== Data for this task ==
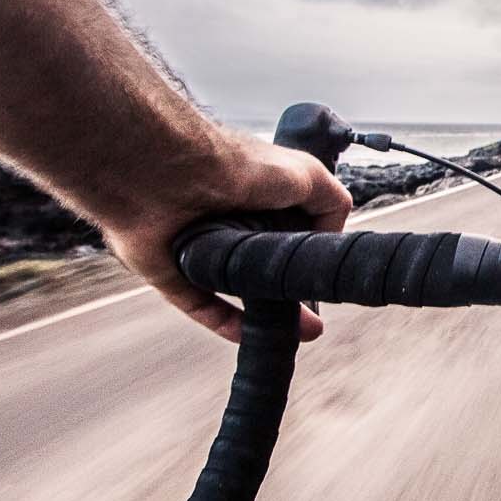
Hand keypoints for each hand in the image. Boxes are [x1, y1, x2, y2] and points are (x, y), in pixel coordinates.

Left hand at [97, 130, 352, 341]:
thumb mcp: (306, 174)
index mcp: (260, 195)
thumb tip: (333, 239)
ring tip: (295, 332)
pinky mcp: (173, 273)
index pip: (291, 229)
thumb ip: (331, 201)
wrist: (167, 173)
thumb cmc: (232, 164)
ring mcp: (201, 249)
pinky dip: (225, 324)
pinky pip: (200, 307)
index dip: (310, 252)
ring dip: (266, 314)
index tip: (326, 276)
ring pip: (237, 289)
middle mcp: (230, 220)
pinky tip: (250, 336)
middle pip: (265, 265)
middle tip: (313, 313)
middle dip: (291, 291)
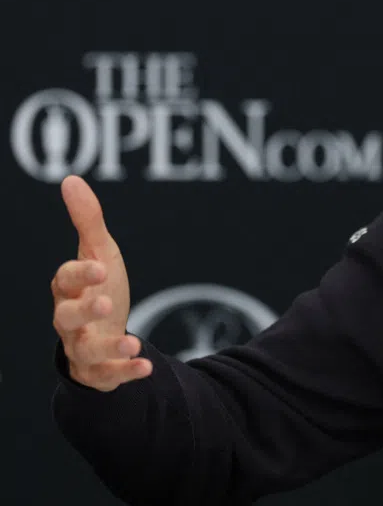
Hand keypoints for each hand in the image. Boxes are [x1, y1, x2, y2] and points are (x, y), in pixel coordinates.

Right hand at [51, 175, 150, 390]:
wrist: (105, 332)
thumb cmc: (100, 287)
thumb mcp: (100, 253)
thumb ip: (87, 221)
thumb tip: (71, 180)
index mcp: (68, 289)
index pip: (65, 280)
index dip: (80, 274)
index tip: (101, 267)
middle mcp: (69, 320)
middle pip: (66, 318)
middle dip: (83, 311)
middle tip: (105, 301)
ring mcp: (82, 347)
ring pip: (85, 351)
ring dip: (108, 346)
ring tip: (132, 341)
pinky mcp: (99, 370)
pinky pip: (108, 375)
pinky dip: (126, 371)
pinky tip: (145, 366)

== Task item ==
All of the material above must be given again verbatim, except for the pictures.

== Response to this exercise ==
Hand keypoints for each hand in the image. Boxes are [x1, y1, x2, y2] and points are (x, y), in pixel coordinates.

Left hand at [97, 130, 352, 341]:
thumb mcp: (306, 174)
index mcp: (260, 195)
thumb tip: (333, 239)
ring tip: (295, 332)
pinky mcp: (173, 273)
index pip: (291, 229)
thumb ip: (331, 201)
wrist: (167, 173)
thumb cmc: (232, 164)
ring mcp: (201, 249)
pinky dip: (225, 324)
pinky pip: (200, 307)
index dip: (310, 252)
ring dip: (266, 314)
index tip: (326, 276)
ring pip: (237, 289)
middle mcp: (230, 220)
pinky tip: (250, 336)
middle pip: (265, 265)
middle tip: (313, 313)
middle dip: (291, 291)
Hand keypoints for each hand in the image. Boxes are [x1, y1, x2, y2] and points are (x, y), in pixel coordinates.

Right hand at [51, 175, 150, 390]:
wrist: (105, 332)
thumb cmc: (100, 287)
thumb mcp: (100, 253)
thumb ip: (87, 221)
thumb tip: (71, 180)
index mcp: (68, 289)
index pip: (65, 280)
index dip: (80, 274)
index tip: (101, 267)
middle mcp: (69, 320)
middle pip: (66, 318)
middle dip: (83, 311)
middle tip: (105, 301)
ring mcp: (82, 347)
ring pip: (85, 351)
ring dip: (108, 346)
ring tip: (132, 341)
pinky mcp: (99, 370)
pinky pip: (108, 375)
pinky dip: (126, 371)
pinky tip: (145, 366)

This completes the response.